The Raid on Pula (Italian: Impresa di Pola) was a maritime raid undertaken on 1 November 1918 at the end of World War I. It was carried out with a manned torpedo by two officers of the Italian Regia Marina, Raffaele Paolucci and Raffaele Rossetti, with the goal of damaging what they thought was an Austro-Hungarian fleet anchored in the bay of Pula.

The fleet was handed by the Austrians to the newly established State of Slovenes, Croats and Serbs only a couple of hours before the raid, with Janko Vuković, previously an officer of the Austro-Hungarian navy, being declared the commander-in-chief of the new state's navy. The state of Slovenes, Croats and Serbs had declared neutrality in the war and informed the Allies of this shortly after taking over the armed forces on 31 October. However, the attackers were not aware of this, and rigged the main ship SMS Viribus Unitis (renamed to Jugoslavija) with explosives, which ended in the ship sinking and the death of Vuković.

· · · · ·

Set of tasks →
#1 Say whether each statement agrees with the Pula raid text, answering yes or no and quoting the words that decide it: (a) The raid took place on 1 November 1918. (b) The attackers knew the fleet had already been handed to the new state. (c) Vuković survived the sinking of the ship.
#2 According to the Pula raid text, what was SMS Viribus Unitis renamed to?
#3 Quote the part of the Pula raid text that starts with the words containing "The Raid on" and ends with "bay of Pula.".
The listing is separate material and has no tie to the Pula raid text.

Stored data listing
· · · · ·

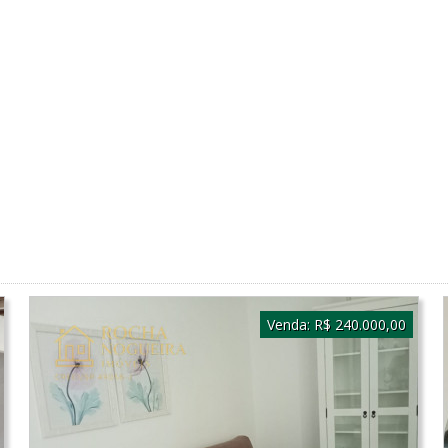
Venda:
R$ 240.000,00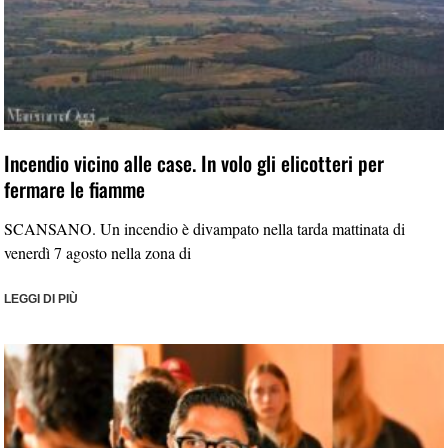
Incendio vicino alle case. In volo gli elicotteri per
fermare le fiamme
SCANSANO. Un incendio è divampato nella tarda mattinata di
venerdì 7 agosto nella zona di
LEGGI DI PIÙ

· · · · ·

Task responses →
#1
(a) Yes: "undertaken on 1 November 1918"
(b) No: "the attackers were not aware of this"
(c) No: "which ended in the ship sinking and the death of Vuković"

#2 Jugoslavija.

#3
The Raid on Pula (Italian: Impresa di Pola) was a maritime raid undertaken on 1 November 1918 at the end of World War I. It was carried out with a manned torpedo by two officers of the Italian Regia Marina, Raffaele Paolucci and Raffaele Rossetti, with the goal of damaging what they thought was an Austro-Hungarian fleet anchored in the bay of Pula.